85 percent of the population may not have access to the Internet, but it is beyond doubt that the majority of the population has their own TVs and radios at home. 

The potential of these two electronics to relay necessary knowledge to students are too big to ignore, that’s why the Department of Education will start airing its TV-Radio education modules beginning on July 15, a month before the official class starts. 

The announcement was made by the Senate Basic Education Committee chair Sherwin Gatchalian. 

Using TV and radio as an alternative learning tool is dubbed as a “StopGap” measure, to basically stop the possible gap that students will surely experience because of various health protocols, lack of necessary gadgets and Internet connection.  
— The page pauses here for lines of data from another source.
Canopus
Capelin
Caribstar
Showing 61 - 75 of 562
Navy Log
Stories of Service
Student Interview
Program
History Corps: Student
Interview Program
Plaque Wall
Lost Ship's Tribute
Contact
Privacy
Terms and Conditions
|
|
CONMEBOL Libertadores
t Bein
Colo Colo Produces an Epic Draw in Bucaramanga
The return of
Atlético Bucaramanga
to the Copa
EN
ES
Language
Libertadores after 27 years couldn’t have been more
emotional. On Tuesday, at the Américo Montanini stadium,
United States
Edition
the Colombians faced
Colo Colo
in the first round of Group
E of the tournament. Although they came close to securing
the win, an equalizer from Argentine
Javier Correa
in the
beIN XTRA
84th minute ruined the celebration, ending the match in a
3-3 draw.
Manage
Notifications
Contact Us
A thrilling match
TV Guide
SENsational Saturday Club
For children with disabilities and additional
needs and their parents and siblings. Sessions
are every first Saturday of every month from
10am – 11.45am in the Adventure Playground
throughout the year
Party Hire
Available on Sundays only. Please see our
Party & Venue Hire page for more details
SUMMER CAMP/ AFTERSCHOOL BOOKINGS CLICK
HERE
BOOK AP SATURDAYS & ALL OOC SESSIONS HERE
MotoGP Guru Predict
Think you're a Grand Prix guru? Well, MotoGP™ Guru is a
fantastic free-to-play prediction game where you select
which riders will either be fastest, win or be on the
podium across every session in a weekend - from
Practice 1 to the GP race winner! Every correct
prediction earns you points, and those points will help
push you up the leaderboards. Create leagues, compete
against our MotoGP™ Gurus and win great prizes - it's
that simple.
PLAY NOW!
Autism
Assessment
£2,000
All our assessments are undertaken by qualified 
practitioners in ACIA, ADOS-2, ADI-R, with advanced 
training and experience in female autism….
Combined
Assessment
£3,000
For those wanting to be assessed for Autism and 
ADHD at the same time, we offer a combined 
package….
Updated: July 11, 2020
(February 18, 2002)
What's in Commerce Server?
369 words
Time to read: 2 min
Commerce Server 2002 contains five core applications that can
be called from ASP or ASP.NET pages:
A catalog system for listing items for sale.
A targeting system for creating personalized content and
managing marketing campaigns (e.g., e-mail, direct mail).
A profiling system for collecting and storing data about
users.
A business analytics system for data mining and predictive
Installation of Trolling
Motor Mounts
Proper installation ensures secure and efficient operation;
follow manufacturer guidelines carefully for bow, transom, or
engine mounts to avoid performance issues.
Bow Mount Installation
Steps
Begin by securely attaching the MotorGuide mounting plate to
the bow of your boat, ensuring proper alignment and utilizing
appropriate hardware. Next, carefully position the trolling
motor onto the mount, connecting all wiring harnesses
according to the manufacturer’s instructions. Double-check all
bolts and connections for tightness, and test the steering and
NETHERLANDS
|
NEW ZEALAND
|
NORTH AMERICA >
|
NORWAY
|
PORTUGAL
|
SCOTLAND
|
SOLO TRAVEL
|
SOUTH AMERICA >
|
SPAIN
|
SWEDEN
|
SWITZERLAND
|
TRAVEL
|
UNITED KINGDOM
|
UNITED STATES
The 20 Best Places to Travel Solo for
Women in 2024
This is certainly a good news for the majority of parents who worries that distance-learning might hamper their children’s learning due to the limitations they have right now. 

But even with the promising potential of the ‘StopGap’ initiative, Senator Gatchalian says that: “The solutions are not perfect. The outcome may not be perfect, but we have to start from somewhere. We have to do something.” 

The Senator also conceded that students with Internet access certainly has the advantage to thrive in distance learning, but the ‘StopGap’ initiative is meant to reduce the gap that most students are experiencing right now. 

In the case of those students who are located in the far-flung areas, President Rodrigo Duterte said that he would provide radio transistors so they can easily adjust with the distance learning shift, but Senator Ralph Recto suggested that textbooks can be better for them instead of providing them with transistor radios. 

But with this suggestion, Senator Recto also pointed out that providing textbooks for them might not be possible for the moment. 

It was because of the slashed P963 million out of DepEd’s P1.8 billion budget for textbooks because of the government’s necessity to fund the curbing of COVID-19 in the Philippines.